> _Problem to solve_: For each line below that contains the word "will", make a copy.

:: Input data ::

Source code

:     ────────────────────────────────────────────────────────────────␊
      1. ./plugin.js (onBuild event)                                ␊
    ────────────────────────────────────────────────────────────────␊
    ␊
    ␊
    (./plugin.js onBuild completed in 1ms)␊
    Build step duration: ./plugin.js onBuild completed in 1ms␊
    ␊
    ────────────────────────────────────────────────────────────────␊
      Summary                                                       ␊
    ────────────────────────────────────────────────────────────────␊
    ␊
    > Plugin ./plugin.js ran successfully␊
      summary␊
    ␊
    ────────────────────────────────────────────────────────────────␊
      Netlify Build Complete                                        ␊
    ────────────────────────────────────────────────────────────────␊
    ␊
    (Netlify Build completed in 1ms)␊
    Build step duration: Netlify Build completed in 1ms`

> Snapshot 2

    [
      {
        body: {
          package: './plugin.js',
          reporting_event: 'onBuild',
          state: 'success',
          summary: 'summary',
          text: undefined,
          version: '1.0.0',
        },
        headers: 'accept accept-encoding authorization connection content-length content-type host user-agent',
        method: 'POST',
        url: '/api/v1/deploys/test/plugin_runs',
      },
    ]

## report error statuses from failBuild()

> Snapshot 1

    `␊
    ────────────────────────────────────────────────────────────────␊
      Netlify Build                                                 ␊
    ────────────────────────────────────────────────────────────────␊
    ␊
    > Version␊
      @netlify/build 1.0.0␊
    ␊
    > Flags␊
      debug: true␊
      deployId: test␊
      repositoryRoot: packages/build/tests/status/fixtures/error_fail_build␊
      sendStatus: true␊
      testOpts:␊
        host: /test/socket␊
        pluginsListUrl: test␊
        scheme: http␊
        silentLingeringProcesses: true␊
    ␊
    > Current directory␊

:::
:: Input data ::

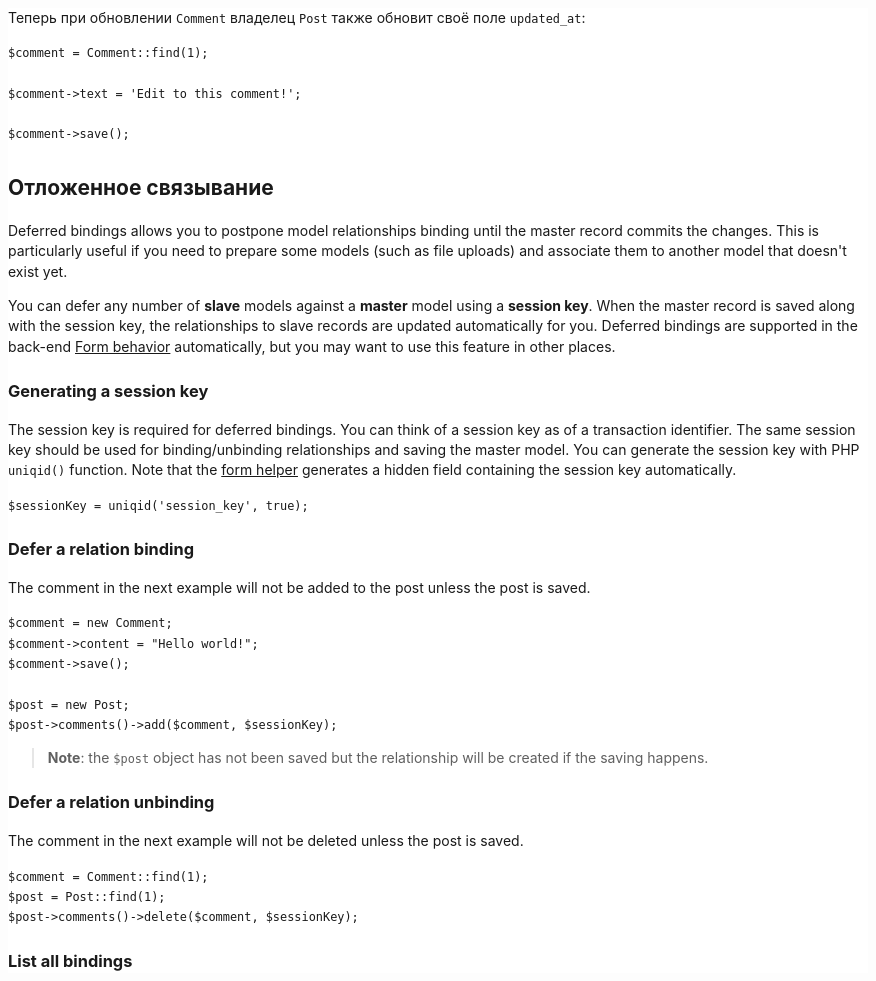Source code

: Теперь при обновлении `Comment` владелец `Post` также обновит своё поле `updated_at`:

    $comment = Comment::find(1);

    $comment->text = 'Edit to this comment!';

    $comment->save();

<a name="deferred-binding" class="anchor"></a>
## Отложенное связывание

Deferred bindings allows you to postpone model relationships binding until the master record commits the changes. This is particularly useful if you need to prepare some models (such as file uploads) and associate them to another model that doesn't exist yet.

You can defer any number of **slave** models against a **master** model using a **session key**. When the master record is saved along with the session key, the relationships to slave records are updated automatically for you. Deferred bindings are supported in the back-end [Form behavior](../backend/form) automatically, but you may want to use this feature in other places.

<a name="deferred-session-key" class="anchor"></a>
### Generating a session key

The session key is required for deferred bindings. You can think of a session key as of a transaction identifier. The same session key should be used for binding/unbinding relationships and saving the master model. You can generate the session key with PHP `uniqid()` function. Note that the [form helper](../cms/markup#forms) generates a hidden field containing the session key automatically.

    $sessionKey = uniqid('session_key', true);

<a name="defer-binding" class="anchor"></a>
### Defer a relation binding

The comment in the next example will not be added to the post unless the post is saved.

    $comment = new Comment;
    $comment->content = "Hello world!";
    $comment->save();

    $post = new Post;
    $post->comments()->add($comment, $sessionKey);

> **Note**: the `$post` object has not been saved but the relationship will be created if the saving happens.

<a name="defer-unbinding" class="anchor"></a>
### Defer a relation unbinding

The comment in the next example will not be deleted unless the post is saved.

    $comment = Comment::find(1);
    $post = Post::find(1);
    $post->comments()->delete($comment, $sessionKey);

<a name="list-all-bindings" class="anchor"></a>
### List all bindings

:::

> _Output below_:
The comment in the next example will not be added to the post unless the post is saved.
> **Note**: the `$post` object has not been saved but the relationship will be created if the saving happens.
The comment in the next example will not be deleted unless the post is saved.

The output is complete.